Copy all entries verbatim and keep any pictures out of the copy.

- - - - - - -

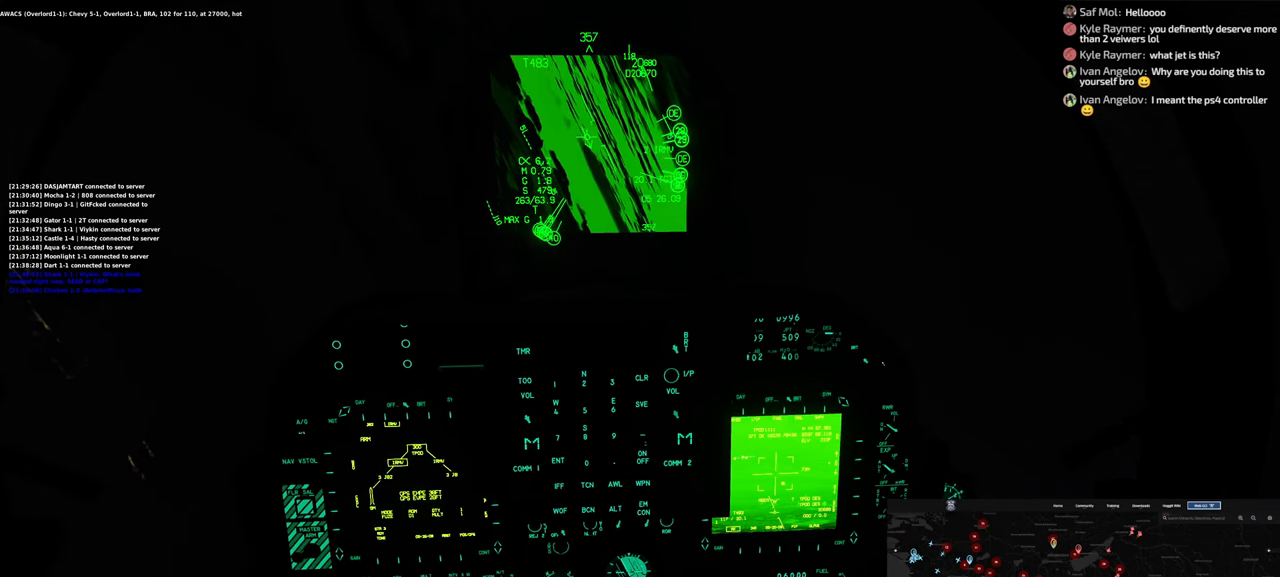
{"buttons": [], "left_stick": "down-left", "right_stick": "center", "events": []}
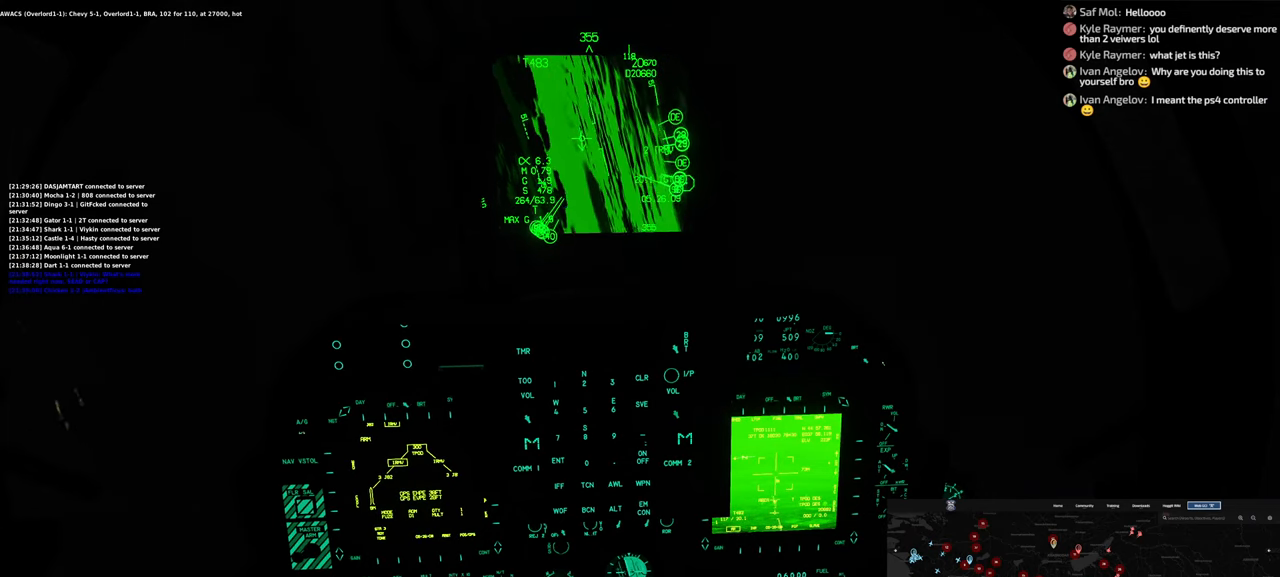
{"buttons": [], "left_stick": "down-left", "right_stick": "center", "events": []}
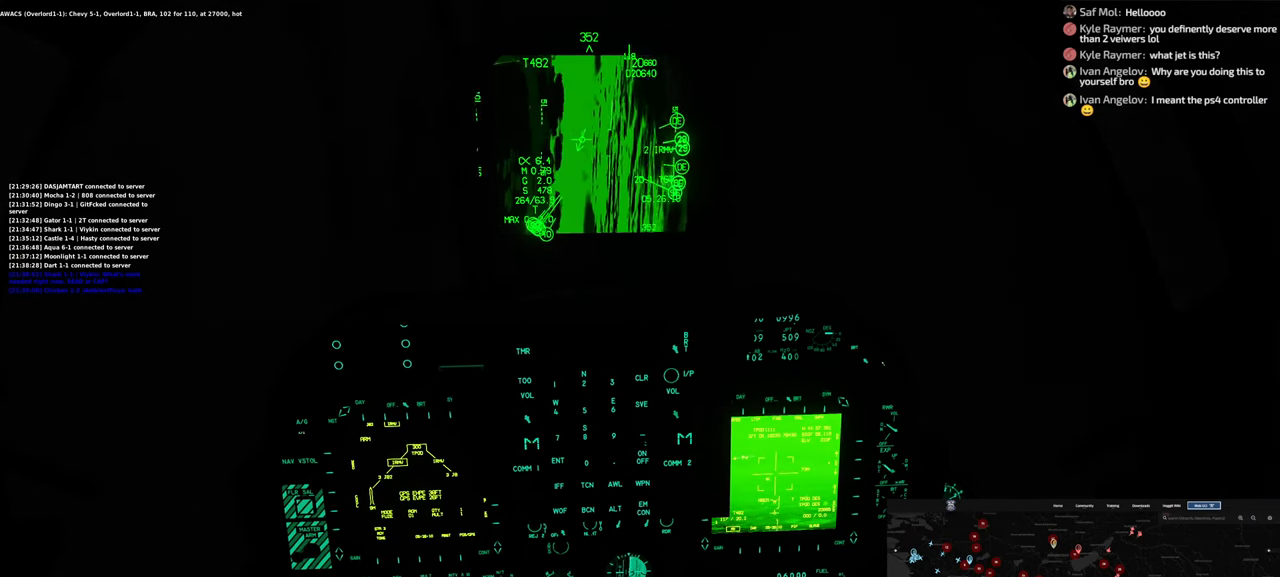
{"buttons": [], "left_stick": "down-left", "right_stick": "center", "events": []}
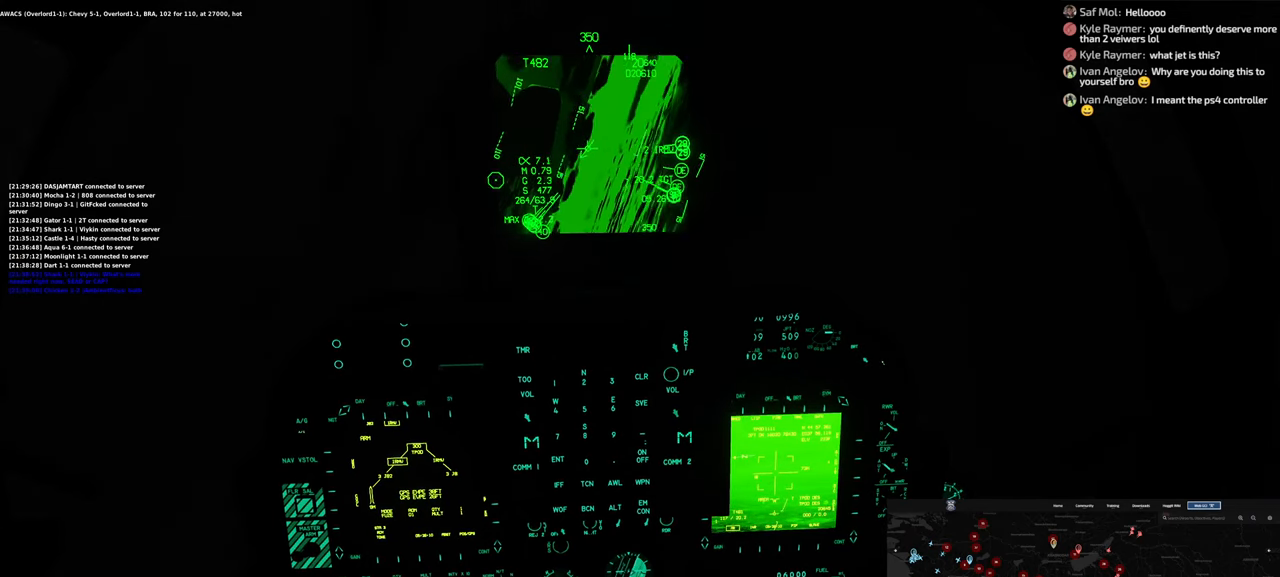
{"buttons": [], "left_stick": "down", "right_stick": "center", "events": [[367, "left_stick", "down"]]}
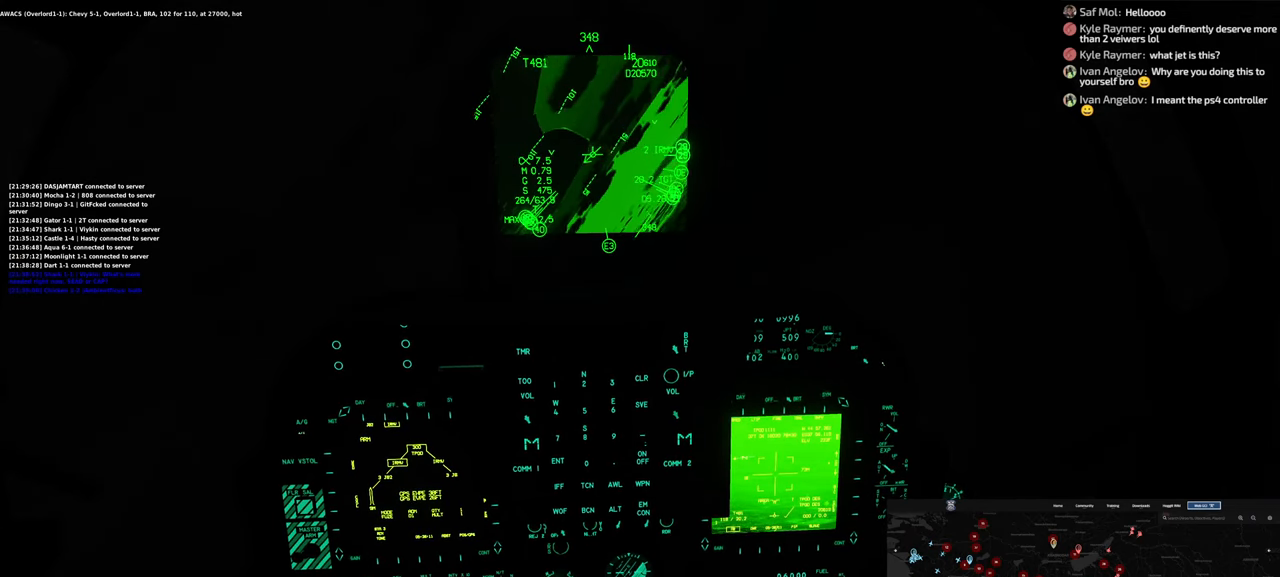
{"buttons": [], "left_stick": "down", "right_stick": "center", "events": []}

- - - - - - -

The answer
{"buttons": [], "left_stick": "down-left", "right_stick": "center", "events": []}
{"buttons": [], "left_stick": "down-left", "right_stick": "center", "events": []}
{"buttons": [], "left_stick": "down-left", "right_stick": "center", "events": []}
{"buttons": [], "left_stick": "down", "right_stick": "center", "events": [[367, "left_stick", "down"]]}
{"buttons": [], "left_stick": "down", "right_stick": "center", "events": []}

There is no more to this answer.